Hâlbuki ülkemizde kayıtlı 2 milyonun üzerinde çiftçi vardır. Aksayan tarım sistemimizde sadece yüzde 2-3’lük bir çiftçi kesimine çözüm aramak adil olmaz. Bir başka konu da aynı köyde bütün çiftçiler şeker pancarı ekmemektedir. Eğer bu sistem şeker pancarı ekene bir avantaj sağlayacaksa diğer çiftçilerin bu konudaki mağduriyeti ve yaşayacağı eşitsizlik nasıl giderilecektir. Düşünülen yeni sistemde girdi tedariki tekelleşecek olursa örneklerinde yaşadığımız gibi özellikle gelişmeye çalışan yerli tohumculuk sektörünün bundan olumsuz etkilenmesi muhtemeldir. Elbette, bu düşünülmelidir.  Avantaj ve dezavantajları ile bir tarım ülkesi olan Türkiye’yi ve Türk tarımını geliştirmek için yeni modeller tartışmalı ve geliştirilmelidir, buna itirazımız yok elbette. Fakat korana virüsün getirdiği sıkıntıları dikkate aldığımızda uygulanması zaman alacak yeni modeller üzerinde çalışılmasının ötesinde tüm çiftçilere destek olacak tüm çiftçilerin özellikle tarla sahibi olanın değil üretimi yapanın faydalanacağı tarımsal girdilere acil destek verilmelidir. Mesela Amerika’daki gibi üretimde kullanılan ucuz yakıt ve elektrik desteği ve bunun yanında tohum, sulama, gübre gibi girdilerde ise belli bir oranda (mesela yüzde 50) destek sağlanmalıdır. Özellikle gübre konusunda hayvan gübresi destek kapsamına alınarak ticarileştirilmelidir ve kullanımı yaygınlaştırılmalıdır. Bu, hem hayvancılığa hem de toprak verimliliğine katkı sağlayacaktır. Sistem ve yeni modeller üzerinde çalışılırken mevcut kooperatifler ve birlikler gerekirse yeniden düzenlenmeli ve sistemin içine çekilerek üretim, destek ve pazarlama konularında çalıştırılmalıdır. Devlet buralarda yönetici değil sıkı ve tavizsiz bir denetleyici olarak yer almalıdır.

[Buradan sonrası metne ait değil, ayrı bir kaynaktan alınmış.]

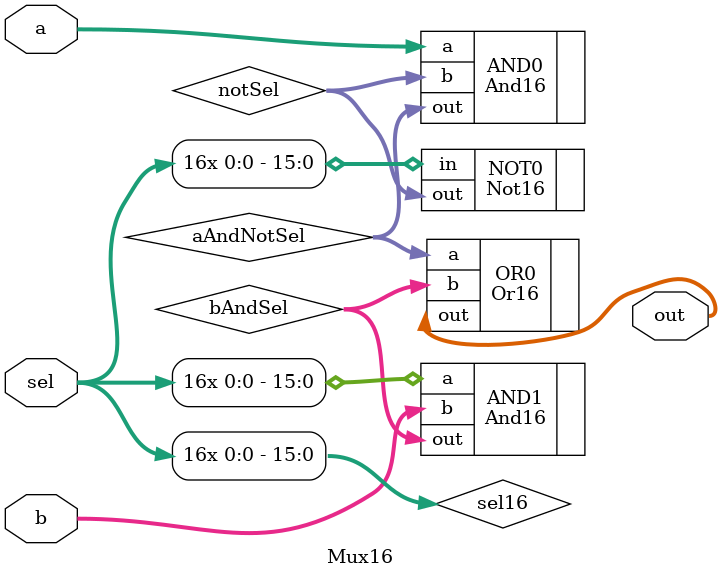
<source format=v>
/**
 * 16-bit multiplexor: 
 * for i = 0..15 out[i] = a[i] if sel == 0 
 *                        b[i] if sel == 1
 */

`default_nettype none
module Mux16(
	input [15:0] a,
	input [15:0] b,
   	input sel,
	output [15:0] out
);

    // verilog would also supply the short hand
    // assign out = sel ? b : a;

    wire [15:0] sel16;

	wire [15:0] notSel;
    wire [15:0] aAndNotSel;
    wire [15:0] bAndSel;

    assign sel16 = {16{sel}};

    Not16 NOT0(.out(notSel),.in(sel16));
    And16 AND0(.out(aAndNotSel),.a(a),.b(notSel));
    And16 AND1(.out(bAndSel),.a(sel16),.b(b));
    Or16 OR0(.out(out),.a(aAndNotSel),.b(bAndSel));

endmodule


</source>
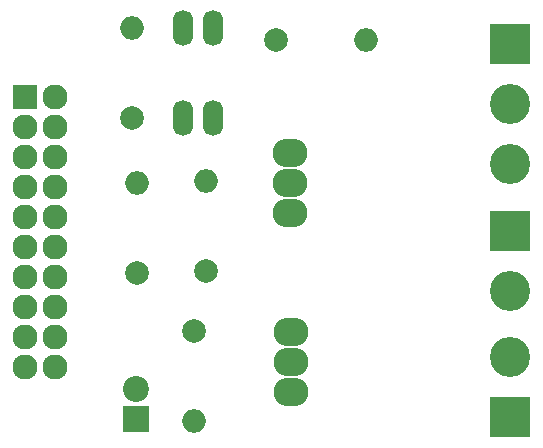
<source format=gbr>
G04 #@! TF.GenerationSoftware,KiCad,Pcbnew,(2017-11-24 revision a01d81e4b)-makepkg*
G04 #@! TF.CreationDate,2017-12-25T08:13:52+07:00*
G04 #@! TF.ProjectId,Motor DC power,4D6F746F7220444320706F7765722E6B,rev?*
G04 #@! TF.SameCoordinates,Original*
G04 #@! TF.FileFunction,Soldermask,Top*
G04 #@! TF.FilePolarity,Negative*
%FSLAX46Y46*%
G04 Gerber Fmt 4.6, Leading zero omitted, Abs format (unit mm)*
G04 Created by KiCad (PCBNEW (2017-11-24 revision a01d81e4b)-makepkg) date 12/25/17 08:13:52*
%MOMM*%
%LPD*%
G01*
G04 APERTURE LIST*
%ADD10R,2.200000X2.200000*%
%ADD11C,2.200000*%
%ADD12C,2.000000*%
%ADD13O,2.000000X2.000000*%
%ADD14O,2.940000X2.432000*%
%ADD15R,2.127200X2.127200*%
%ADD16O,2.127200X2.127200*%
%ADD17R,3.400000X3.400000*%
%ADD18C,3.400000*%
%ADD19O,1.720800X3.041600*%
G04 APERTURE END LIST*
D10*
X112050000Y-121925000D03*
D11*
X112050000Y-119385000D03*
D12*
X117000000Y-114500000D03*
D13*
X117000000Y-122120000D03*
D14*
X125100000Y-101960000D03*
X125100000Y-104500000D03*
X125100000Y-99420000D03*
D15*
X102700000Y-94665000D03*
D16*
X105240000Y-94665000D03*
X102700000Y-97205000D03*
X105240000Y-97205000D03*
X102700000Y-99745000D03*
X105240000Y-99745000D03*
X102700000Y-102285000D03*
X105240000Y-102285000D03*
X102700000Y-104825000D03*
X105240000Y-104825000D03*
X102700000Y-107365000D03*
X105240000Y-107365000D03*
X102700000Y-109905000D03*
X105240000Y-109905000D03*
X102700000Y-112445000D03*
X105240000Y-112445000D03*
X102700000Y-114985000D03*
X105240000Y-114985000D03*
X102700000Y-117525000D03*
X105240000Y-117525000D03*
D17*
X143700000Y-90190000D03*
D18*
X143700000Y-95270000D03*
X143700000Y-100350000D03*
D17*
X143700000Y-106020000D03*
D18*
X143700000Y-111100000D03*
D17*
X143700000Y-121780000D03*
D18*
X143700000Y-116700000D03*
D14*
X125200000Y-117100000D03*
X125200000Y-119640000D03*
X125200000Y-114560000D03*
D12*
X111750000Y-96450000D03*
D13*
X111750000Y-88830000D03*
D12*
X123900000Y-89875000D03*
D13*
X131520000Y-89875000D03*
D12*
X112100000Y-109570000D03*
D13*
X112100000Y-101950000D03*
D12*
X118025000Y-109425000D03*
D13*
X118025000Y-101805000D03*
D19*
X116005000Y-96460000D03*
X118545000Y-96460000D03*
X118545000Y-88840000D03*
X116005000Y-88840000D03*
M02*

</source>
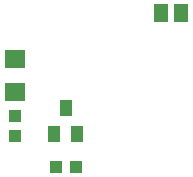
<source format=gtp>
G75*
%MOIN*%
%OFA0B0*%
%FSLAX24Y24*%
%IPPOS*%
%LPD*%
%AMOC8*
5,1,8,0,0,1.08239X$1,22.5*
%
%ADD10R,0.0394X0.0551*%
%ADD11R,0.0710X0.0630*%
%ADD12R,0.0433X0.0394*%
%ADD13R,0.0512X0.0591*%
D10*
X012926Y003827D03*
X013674Y003827D03*
X013300Y004693D03*
D11*
X011620Y005220D03*
X011620Y006340D03*
D12*
X011620Y003765D03*
X011620Y004435D03*
X012965Y002740D03*
X013635Y002740D03*
D13*
X016485Y007860D03*
X017155Y007860D03*
M02*

</source>
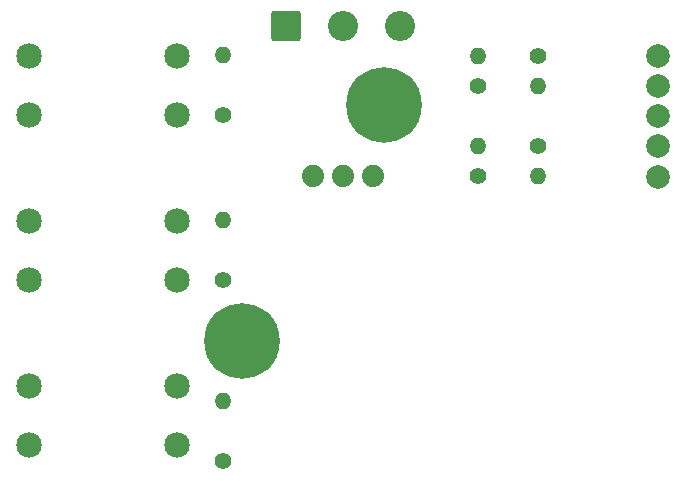
<source format=gbr>
%TF.GenerationSoftware,KiCad,Pcbnew,8.0.6*%
%TF.CreationDate,2024-11-29T18:38:07+11:00*%
%TF.ProjectId,pcb,7063622e-6b69-4636-9164-5f7063625858,rev?*%
%TF.SameCoordinates,Original*%
%TF.FileFunction,Soldermask,Bot*%
%TF.FilePolarity,Negative*%
%FSLAX46Y46*%
G04 Gerber Fmt 4.6, Leading zero omitted, Abs format (unit mm)*
G04 Created by KiCad (PCBNEW 8.0.6) date 2024-11-29 18:38:07*
%MOMM*%
%LPD*%
G01*
G04 APERTURE LIST*
G04 Aperture macros list*
%AMRoundRect*
0 Rectangle with rounded corners*
0 $1 Rounding radius*
0 $2 $3 $4 $5 $6 $7 $8 $9 X,Y pos of 4 corners*
0 Add a 4 corners polygon primitive as box body*
4,1,4,$2,$3,$4,$5,$6,$7,$8,$9,$2,$3,0*
0 Add four circle primitives for the rounded corners*
1,1,$1+$1,$2,$3*
1,1,$1+$1,$4,$5*
1,1,$1+$1,$6,$7*
1,1,$1+$1,$8,$9*
0 Add four rect primitives between the rounded corners*
20,1,$1+$1,$2,$3,$4,$5,0*
20,1,$1+$1,$4,$5,$6,$7,0*
20,1,$1+$1,$6,$7,$8,$9,0*
20,1,$1+$1,$8,$9,$2,$3,0*%
G04 Aperture macros list end*
%ADD10C,1.400000*%
%ADD11O,1.400000X1.400000*%
%ADD12C,6.400000*%
%ADD13C,1.879600*%
%ADD14C,2.000000*%
%ADD15C,2.159000*%
%ADD16RoundRect,0.249999X-1.025001X-1.025001X1.025001X-1.025001X1.025001X1.025001X-1.025001X1.025001X0*%
%ADD17C,2.550000*%
G04 APERTURE END LIST*
D10*
%TO.C,R7*%
X74930000Y-30480000D03*
D11*
X69850000Y-30480000D03*
%TD*%
D12*
%TO.C,H2*%
X61900000Y-34580000D03*
%TD*%
D13*
%TO.C,SW4*%
X55880000Y-40640000D03*
X58420000Y-40640000D03*
X60960000Y-40640000D03*
%TD*%
D14*
%TO.C,A1*%
X85090000Y-40720000D03*
X85090000Y-38100000D03*
X85090000Y-35560000D03*
X85090000Y-33020000D03*
X85090000Y-30480000D03*
%TD*%
D15*
%TO.C,SW2*%
X31850000Y-44410000D03*
X44350000Y-44410000D03*
X31850000Y-49410000D03*
X44350000Y-49410000D03*
%TD*%
D10*
%TO.C,R3*%
X48260000Y-64770000D03*
D11*
X48260000Y-59690000D03*
%TD*%
D10*
%TO.C,R4*%
X69850000Y-40640000D03*
D11*
X74930000Y-40640000D03*
%TD*%
D12*
%TO.C,H1*%
X49900000Y-54580000D03*
%TD*%
D16*
%TO.C,J1*%
X53620000Y-27940000D03*
D17*
X58420000Y-27940000D03*
X63220000Y-27940000D03*
%TD*%
D10*
%TO.C,R1*%
X48260000Y-35480000D03*
D11*
X48260000Y-30400000D03*
%TD*%
D10*
%TO.C,R5*%
X74930000Y-38100000D03*
D11*
X69850000Y-38100000D03*
%TD*%
D15*
%TO.C,SW1*%
X31850000Y-30440000D03*
X44350000Y-30440000D03*
X31850000Y-35440000D03*
X44350000Y-35440000D03*
%TD*%
D10*
%TO.C,R6*%
X69850000Y-33020000D03*
D11*
X74930000Y-33020000D03*
%TD*%
D15*
%TO.C,SW3*%
X31850000Y-58380000D03*
X44350000Y-58380000D03*
X31850000Y-63380000D03*
X44350000Y-63380000D03*
%TD*%
D10*
%TO.C,R2*%
X48260000Y-49450000D03*
D11*
X48260000Y-44370000D03*
%TD*%
M02*

</source>
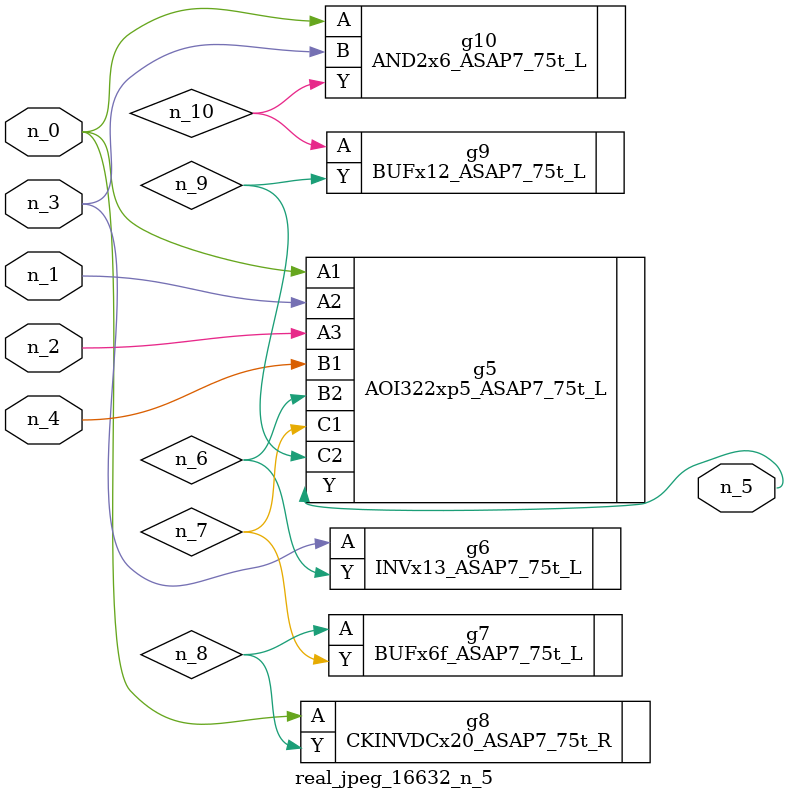
<source format=v>
module real_jpeg_16632_n_5 (n_4, n_0, n_1, n_2, n_3, n_5);

input n_4;
input n_0;
input n_1;
input n_2;
input n_3;

output n_5;

wire n_8;
wire n_6;
wire n_7;
wire n_10;
wire n_9;

AOI322xp5_ASAP7_75t_L g5 ( 
.A1(n_0),
.A2(n_1),
.A3(n_2),
.B1(n_4),
.B2(n_6),
.C1(n_7),
.C2(n_9),
.Y(n_5)
);

CKINVDCx20_ASAP7_75t_R g8 ( 
.A(n_0),
.Y(n_8)
);

AND2x6_ASAP7_75t_L g10 ( 
.A(n_0),
.B(n_3),
.Y(n_10)
);

INVx13_ASAP7_75t_L g6 ( 
.A(n_3),
.Y(n_6)
);

BUFx6f_ASAP7_75t_L g7 ( 
.A(n_8),
.Y(n_7)
);

BUFx12_ASAP7_75t_L g9 ( 
.A(n_10),
.Y(n_9)
);


endmodule
</source>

TÜRKŞEKER VE ÖZEL ŞEKER SEKTÖRÜ ÇEŞİT ISLAHINDA SINIFTA KALDI

Türkşeker’in başarılı modelinin diğer ürünlere uygulanmasını konu aldık. Evet, Türkşeker bizim de hemfikir olduğumuz gibi ülke tarımı için çok olumlu işler yaptı fakat bir konu hariç: Tohumculuk, şeker pancarı çeşit ıslahı. Gelişen ülke tohumculuğu içinde en zayıf olduğumuz alan üretimde yerli ve millî bir şeker pancarı çeşidimizin olmamasıdır. Türkşeker bünyesinde 1932 yılında kurulan Şeker Enstitüsüne ve Pancar Ekicileri Kooperatifleri Birliği bünyesinde 1963 yılında kurulan ilk özel sektör tohumculuk kuruluşu olan BETA Tohumculuk varken ve yıllık yaklaşık 250 milyon TL bir tohum pazarına rağmen bir tek yerli şeker pancarı çeşidimiz mevcut değildir. Tohum üretimi yerlidir fakat çeşit yerli değildir. Bu konu değişik toplantılarda gündeme getirilmesine rağmen bu alanda geliştirilen birkaç üniversite-TAGEM-TÜBİTAK projesi haricinde ciddi bir çalışma yoktur. TÜBİTAK ve TAGEM bu konuya özel çağrılı proje kapsamına almalıdır. Bu konuda çalışan başta BETA olmak üzere özel sektör konuya daha fazla sahip çıkmalıdır. Bu konuda söylen fakat bir türlü açığa konmayan, görünmeyen birtakım engeller var ise bu engeller ortadan kaldırılmalıdır. Türkşeker ve özel şeker sanayi bu konuya daha fazla destek vermelidir. Ülkemizde 2,3 milyon ton şeker üretimi varken, önemli bir şeker pancarı ekonomisine sahip olan ne Türkşeker ve ne de ülke şeker piyasasının yaklaşık yüzde 20’sine sahip ve birçok alanda tarım için önemli çözümler üreten hatta enerji alanlarına bile yatırım yapan Konya Şeker şeker pancarı üretiminin çeşit ıslahı konusuna ciddi bir adım atmamıştır.”